Курлов пишет, что к началу второго антракта «я вернулся в партер… подошел к Столыпину, чтобы передать ему разговор с Кулябко, а засим не отходить от него ни на шаг, как делал это всегда, когда министр присутствовал в каком-либо публичном месте». Это ложь. И близко его там не было, как, впрочем, и за весь период пребывания в Киеве – от царя он не отходил. Не было подле премьера и штабс-капитана Есаулова. Тому зачем-то понадобилось потолкаться в фойе. Может, был уверен, что в столь охраняемом месте премьеру уж точно ничего не грозит?
Столыпин беседовал с министром двора бароном Владимиром Фредериксом, военным министром Владимиром Сухомлиновым и местным земельным магнатом графом Иосифом Потоцким. Подошел Коковцов, сообщил, что после следующего акта едет на вокзал, не надо ли чего передать в Петербурге? Столыпин грустно улыбнулся: «Нет, передавать нечего, а вот если вы можете взять меня с собой в поезд, то я вам буду глубоко благодарен. Я от души завидую вам, что вы уезжаете, мне здесь очень тяжело ничего не делать и чувствовать себя целый день каким-то издерганным, разбитым». Тот отшутился, дескать, сделайте одолжение. И пошел к старикам Афанасьевым, сидящим в последнем ряду, благодарить за добрый приют. Навстречу ему, едва не задев министра, проковылял к балюстраде некий молодой человек с мутными, явно отсутствующими глазами, тщательно прикрывая программкой что-то зажатое в руке.
Столыпин смотрел прямо на него – на фоне белых сюртуков и мундиров фрачный Богров с безумными глазами смотрелся черным вороном. Безумный взгляд остановился, Столыпин расправил плечи. Возможно, он все понял – его судьба читалась в рыбьих глазах этого юноши. «Когда в нас стреляют, прятаться нельзя».
В двух шагах от премьера Богров вскинул руку с браунингом. На уровне груди. Зажмурился и… дважды нажал на спусковой крючок. Два сухих щелчка. Вот он, «революционный акт».
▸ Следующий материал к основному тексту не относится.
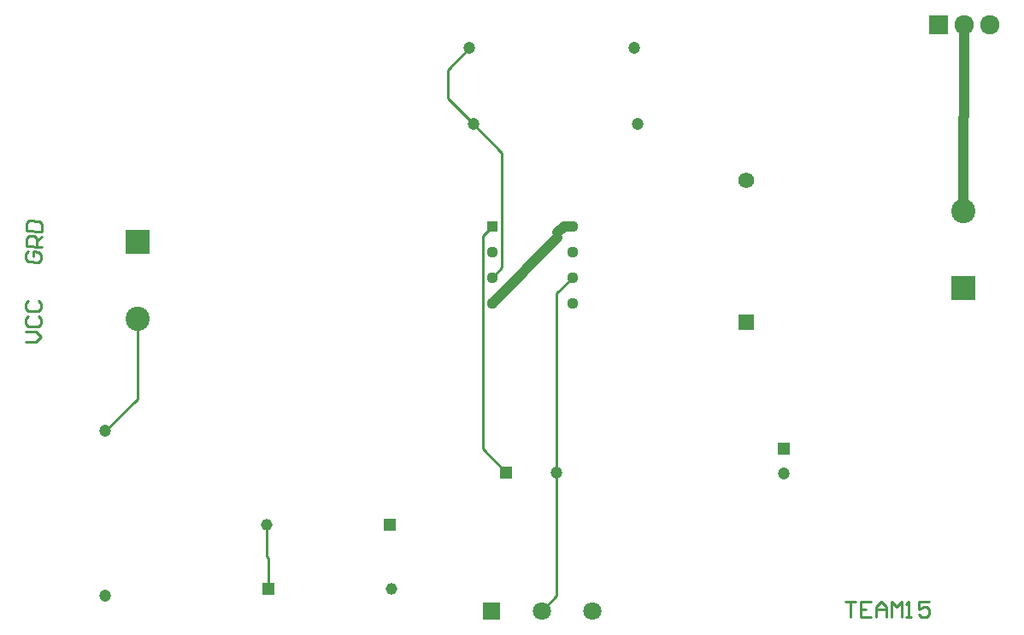
<source format=gtl>
G04*
G04 #@! TF.GenerationSoftware,Altium Limited,Altium Designer,23.1.1 (15)*
G04*
G04 Layer_Physical_Order=1*
G04 Layer_Color=255*
%FSLAX44Y44*%
%MOMM*%
G71*
G04*
G04 #@! TF.SameCoordinates,D0F7A24C-D961-4E1D-B503-D57C0314947E*
G04*
G04*
G04 #@! TF.FilePolarity,Positive*
G04*
G01*
G75*
%ADD12C,0.2540*%
%ADD28C,1.0000*%
%ADD29C,1.1500*%
%ADD30R,1.1500X1.1500*%
%ADD31C,1.9200*%
%ADD32R,1.9200X1.9200*%
%ADD33C,1.1300*%
%ADD34R,1.1300X1.1300*%
%ADD35C,2.4000*%
%ADD36R,2.4000X2.4000*%
%ADD37C,1.2000*%
%ADD38R,1.2000X1.2000*%
%ADD39C,1.8000*%
%ADD40R,1.8000X1.8000*%
%ADD41R,1.2000X1.2000*%
%ADD42R,1.5750X1.5750*%
%ADD43C,1.5750*%
D12*
X-655320Y-106680D02*
X-633730Y-85090D01*
X-655320Y-134620D02*
Y-106680D01*
Y-134620D02*
X-629920Y-160020D01*
X-546354Y-273304D02*
Y-268224D01*
X-547370Y-505460D02*
Y-328320D01*
X-531470Y-312420D01*
X-547370Y-627850D02*
Y-505460D01*
X-562140Y-642620D02*
X-547370Y-627850D01*
X-962660Y-432630D02*
Y-353060D01*
X-994410Y-464380D02*
X-962660Y-432630D01*
X-144780Y-154178D02*
X-143510Y-152908D01*
X-620522Y-271272D02*
X-610870Y-261620D01*
X-620522Y-482308D02*
Y-271272D01*
Y-482308D02*
X-597370Y-505460D01*
X-610870Y-312420D02*
X-601218Y-302768D01*
Y-188722D01*
X-629920Y-160020D02*
X-601218Y-188722D01*
X-834390Y-588772D02*
Y-557530D01*
Y-588772D02*
X-833120Y-590042D01*
Y-621030D02*
Y-590042D01*
X-1070275Y-286637D02*
X-1072879Y-289110D01*
X-1073009Y-294187D01*
X-1070536Y-296790D01*
X-1060382Y-297051D01*
X-1057779Y-294577D01*
X-1057649Y-289501D01*
X-1060122Y-286897D01*
X-1065199Y-286767D01*
X-1065329Y-291844D01*
X-1057454Y-281886D02*
X-1072684Y-281495D01*
X-1072488Y-273880D01*
X-1069885Y-271407D01*
X-1064808Y-271537D01*
X-1062335Y-274140D01*
X-1062530Y-281756D01*
X-1062400Y-276679D02*
X-1057193Y-271732D01*
X-1072293Y-266265D02*
X-1057063Y-266656D01*
X-1056868Y-259041D01*
X-1059341Y-256437D01*
X-1069494Y-256177D01*
X-1072098Y-258650D01*
X-1072293Y-266265D01*
X-261620Y-633735D02*
X-251463D01*
X-256542D01*
Y-648970D01*
X-236228Y-633735D02*
X-246385D01*
Y-648970D01*
X-236228D01*
X-246385Y-641352D02*
X-241307D01*
X-231150Y-648970D02*
Y-638813D01*
X-226071Y-633735D01*
X-220993Y-638813D01*
Y-648970D01*
Y-641352D01*
X-231150D01*
X-215915Y-648970D02*
Y-633735D01*
X-210836Y-638813D01*
X-205758Y-633735D01*
Y-648970D01*
X-200680D02*
X-195601D01*
X-198141D01*
Y-633735D01*
X-200680Y-636274D01*
X-177827Y-633735D02*
X-187984D01*
Y-641352D01*
X-182906Y-638813D01*
X-180366D01*
X-177827Y-641352D01*
Y-646431D01*
X-180366Y-648970D01*
X-185445D01*
X-187984Y-646431D01*
X-1073145Y-375920D02*
X-1062988D01*
X-1057910Y-370842D01*
X-1062988Y-365763D01*
X-1073145D01*
X-1070606Y-350528D02*
X-1073145Y-353067D01*
Y-358146D01*
X-1070606Y-360685D01*
X-1060449D01*
X-1057910Y-358146D01*
Y-353067D01*
X-1060449Y-350528D01*
X-1070606Y-335293D02*
X-1073145Y-337832D01*
Y-342911D01*
X-1070606Y-345450D01*
X-1060449D01*
X-1057910Y-342911D01*
Y-337832D01*
X-1060449Y-335293D01*
D28*
X-546354Y-268224D02*
X-539750Y-261620D01*
X-610870Y-337820D02*
X-546354Y-273304D01*
X-143510Y-152908D02*
Y-62230D01*
X-144780Y-246380D02*
Y-154178D01*
X-539750Y-261620D02*
X-531470D01*
D29*
X-711120Y-621030D02*
D03*
X-834390Y-557530D02*
D03*
D30*
X-833120Y-621030D02*
D03*
X-712390Y-557530D02*
D03*
D31*
X-118110Y-62230D02*
D03*
X-143510D02*
D03*
D32*
X-168910D02*
D03*
D33*
X-531470Y-261620D02*
D03*
Y-287020D02*
D03*
Y-312420D02*
D03*
Y-337820D02*
D03*
X-610870D02*
D03*
Y-312420D02*
D03*
Y-287020D02*
D03*
D34*
Y-261620D02*
D03*
D35*
X-962660Y-353060D02*
D03*
X-144780Y-246380D02*
D03*
D36*
X-962660Y-276860D02*
D03*
X-144780Y-322580D02*
D03*
D37*
X-547370Y-505460D02*
D03*
X-470730Y-85090D02*
D03*
X-633730D02*
D03*
X-994410Y-464380D02*
D03*
Y-627380D02*
D03*
X-322580Y-506730D02*
D03*
X-629920Y-160020D02*
D03*
X-466920D02*
D03*
D38*
X-597370Y-505460D02*
D03*
D39*
X-512140Y-642620D02*
D03*
X-562140D02*
D03*
D40*
X-612140D02*
D03*
D41*
X-322580Y-481730D02*
D03*
D42*
X-359410Y-356870D02*
D03*
D43*
Y-215870D02*
D03*
M02*

</source>
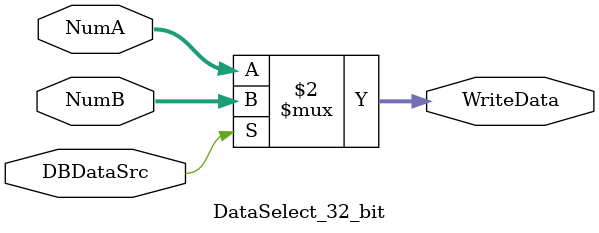
<source format=v>
`timescale 1ns / 1ps


module DataSelect_32_bit(NumA,NumB,DBDataSrc,WriteData);
    input [31:0] NumA;
    input [31:0] NumB;
    input DBDataSrc;
    output [31:0] WriteData;
    assign WriteData = (DBDataSrc==0)?NumA:NumB;
endmodule

</source>
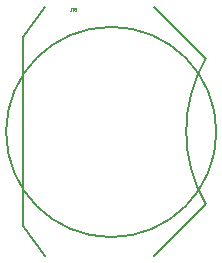
<source format=gbo>
G04 #@! TF.GenerationSoftware,KiCad,Pcbnew,(5.1.5-0-10_14)*
G04 #@! TF.CreationDate,2020-08-04T13:19:53-04:00*
G04 #@! TF.ProjectId,shio,7368696f-2e6b-4696-9361-645f70636258,rev?*
G04 #@! TF.SameCoordinates,Original*
G04 #@! TF.FileFunction,Legend,Bot*
G04 #@! TF.FilePolarity,Positive*
%FSLAX46Y46*%
G04 Gerber Fmt 4.6, Leading zero omitted, Abs format (unit mm)*
G04 Created by KiCad (PCBNEW (5.1.5-0-10_14)) date 2020-08-04 13:19:53*
%MOMM*%
%LPD*%
G04 APERTURE LIST*
%ADD10C,0.127000*%
%ADD11C,0.050000*%
G04 APERTURE END LIST*
D10*
X157999999Y-106100000D02*
G75*
G02X158000000Y-93800000I10652113J6150000D01*
G01*
X153600000Y-110500000D02*
X158000000Y-106100000D01*
X153600000Y-89400000D02*
X158000000Y-93800000D01*
X142500000Y-108000000D02*
X144400000Y-110500000D01*
X144400000Y-89400000D02*
X142500000Y-92000000D01*
X142500000Y-92000000D02*
X142500000Y-108000000D01*
X158900000Y-100000000D02*
G75*
G03X158900000Y-100000000I-8900000J0D01*
G01*
D11*
X146917142Y-89615714D02*
X146888571Y-89625238D01*
X146879047Y-89634761D01*
X146869523Y-89653809D01*
X146869523Y-89682380D01*
X146879047Y-89701428D01*
X146888571Y-89710952D01*
X146907619Y-89720476D01*
X146983809Y-89720476D01*
X146983809Y-89520476D01*
X146917142Y-89520476D01*
X146898095Y-89530000D01*
X146888571Y-89539523D01*
X146879047Y-89558571D01*
X146879047Y-89577619D01*
X146888571Y-89596666D01*
X146898095Y-89606190D01*
X146917142Y-89615714D01*
X146983809Y-89615714D01*
X146812380Y-89520476D02*
X146698095Y-89520476D01*
X146755238Y-89720476D02*
X146755238Y-89520476D01*
X146526666Y-89720476D02*
X146640952Y-89720476D01*
X146583809Y-89720476D02*
X146583809Y-89520476D01*
X146602857Y-89549047D01*
X146621904Y-89568095D01*
X146640952Y-89577619D01*
M02*

</source>
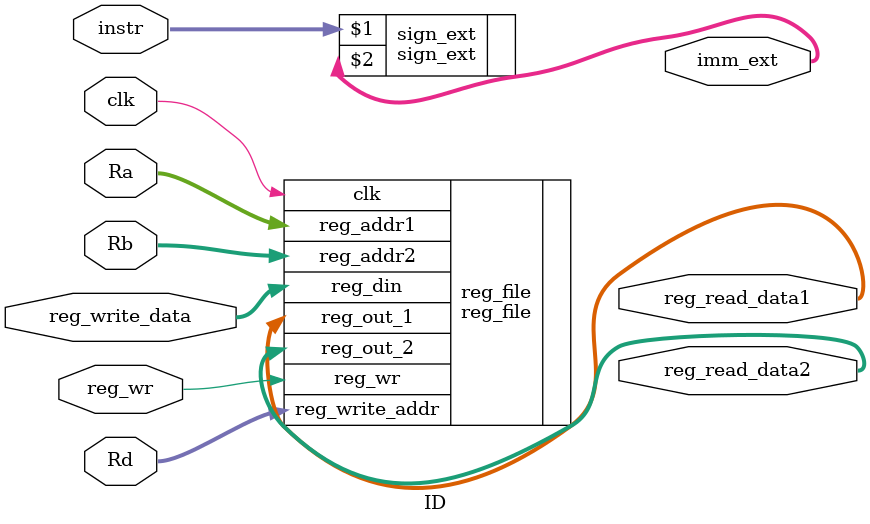
<source format=v>
`timescale 1ns/1ns

module ID(clk,Ra,Rb,Rd,reg_write_data,reg_wr,reg_read_data1,reg_read_data2,instr,imm_ext);

input clk;
input [4:0]Ra;
input [4:0]Rb;
input [4:0]Rd;                      //right now this Rd is directly being sent to the register file but it should actually be the output of a mux
input [31:0]reg_write_data;         //even this
input reg_wr;
input [31:0] instr;//Design philosophy: all the input control signals to a stage are cosidered to be wired inputs
output [31:0]reg_read_data1;
output [31:0]reg_read_data2;
output [31:0] imm_ext;

reg_file reg_file(.clk(clk),.reg_out_1(reg_read_data1),.reg_out_2(reg_read_data2),.reg_addr1(Ra),.reg_addr2(Rb),.reg_write_addr(Rd),.reg_wr(reg_wr),.reg_din(reg_write_data));
sign_ext sign_ext(instr,imm_ext);

endmodule
</source>
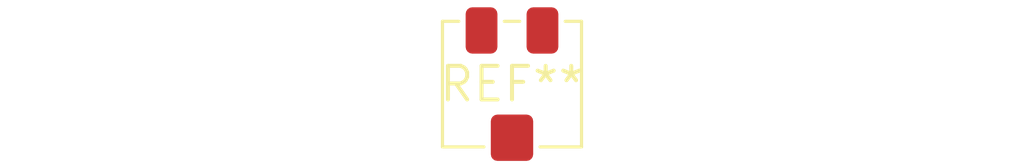
<source format=kicad_pcb>
(kicad_pcb (version 20240108) (generator pcbnew)

  (general
    (thickness 1.6)
  )

  (paper "A4")
  (layers
    (0 "F.Cu" signal)
    (31 "B.Cu" signal)
    (32 "B.Adhes" user "B.Adhesive")
    (33 "F.Adhes" user "F.Adhesive")
    (34 "B.Paste" user)
    (35 "F.Paste" user)
    (36 "B.SilkS" user "B.Silkscreen")
    (37 "F.SilkS" user "F.Silkscreen")
    (38 "B.Mask" user)
    (39 "F.Mask" user)
    (40 "Dwgs.User" user "User.Drawings")
    (41 "Cmts.User" user "User.Comments")
    (42 "Eco1.User" user "User.Eco1")
    (43 "Eco2.User" user "User.Eco2")
    (44 "Edge.Cuts" user)
    (45 "Margin" user)
    (46 "B.CrtYd" user "B.Courtyard")
    (47 "F.CrtYd" user "F.Courtyard")
    (48 "B.Fab" user)
    (49 "F.Fab" user)
    (50 "User.1" user)
    (51 "User.2" user)
    (52 "User.3" user)
    (53 "User.4" user)
    (54 "User.5" user)
    (55 "User.6" user)
    (56 "User.7" user)
    (57 "User.8" user)
    (58 "User.9" user)
  )

  (setup
    (pad_to_mask_clearance 0)
    (pcbplotparams
      (layerselection 0x00010fc_ffffffff)
      (plot_on_all_layers_selection 0x0000000_00000000)
      (disableapertmacros false)
      (usegerberextensions false)
      (usegerberattributes false)
      (usegerberadvancedattributes false)
      (creategerberjobfile false)
      (dashed_line_dash_ratio 12.000000)
      (dashed_line_gap_ratio 3.000000)
      (svgprecision 4)
      (plotframeref false)
      (viasonmask false)
      (mode 1)
      (useauxorigin false)
      (hpglpennumber 1)
      (hpglpenspeed 20)
      (hpglpendiameter 15.000000)
      (dxfpolygonmode false)
      (dxfimperialunits false)
      (dxfusepcbnewfont false)
      (psnegative false)
      (psa4output false)
      (plotreference false)
      (plotvalue false)
      (plotinvisibletext false)
      (sketchpadsonfab false)
      (subtractmaskfromsilk false)
      (outputformat 1)
      (mirror false)
      (drillshape 1)
      (scaleselection 1)
      (outputdirectory "")
    )
  )

  (net 0 "")

  (footprint "Potentiometer_Bourns_3314S_Horizontal" (layer "F.Cu") (at 0 0))

)

</source>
В кого он стрелял? Понимал ли он? На допросе Богров утверждал: «Еще в 1907 году у меня зародилась мысль о совершении террористического акта в форме убийства кого-либо из высших представителей правительства, каковая мысль явилась прямым последствием моих анархических убеждений. Затем в период моей работы в Киевском охранном отделении я эту мысль оставил. А в нынешнем году снова вернулся к ней, причем я решил убить министра Столыпина, так как я считал его главным виновником реакции и находил, что его деятельность для блага народа очень вредна… Я считаю его главным виновником наступившей в России реакции, то есть отступления от установившегося в 1905 году порядка: роспуск Государственной думы, изменение избирательного закона, притеснение печати, инородцев, игнорирование мнений Государственной думы и вообще целый ряд мер, подрывающих интересы народа».
Понимал ли революционный деятель, что эти два сухих щелчка предназначались даже не премьеру, который был к этому моменту списанной политической фигурой. Он таким образом палил в Россию и в ее народ, для которого Столыпин сделал больше, чем все богровы, а заодно и николаи яковлевичи, вместе взятые. Браунинг киевского Герострата стал первой ступенькой на эшафот для династии Романовых и народа-богоносца.
Первая пуля попала аккурат в орден Святого Владимира 3-й степени. Кусочек свинца вместе со средней круглой частью орденского знака изменили прямое направление в сердце и, пробив грудную клетку, плевру, грудобрюшную преграду и печень, разрывая внутренности, застряли в позвоночнике. Вторая пуля насквозь прошила многострадальную правую руку (инстинктивно поднял, чтобы защититься), балюстраду и попала в правую ногу первого концертмейстера городского театра Антона Берглера («сквозное ранение мягких частей правого бедра, приблизительно посередине»). На груди бессильно повис искривленный и частью отломанный золотой ободок ордена без эмали.
На мгновение в зрительном зале воцарилась гробовая тишина. Коковцов замер, приложившись к ручке мадам Афанасьевой. Фредерикс и Сухомлинов куда-то испарились. Каменной статуей явился губернатор Гирс, шедший с Богровым параллельным курсом. Где была «рота сыскарей» в этот момент, вообще непонятно. Гоголевская немая сцена. Богров в полном трансе, не выпуская браунинга, развернулся и поплелся к выходу. Несколько секунд у него было до первого женского визга. При желании можно было выскользнуть из зала. Но по собственному признанию Богрова, он ничего не соображал в тот момент и очнулся, только когда его начали бить.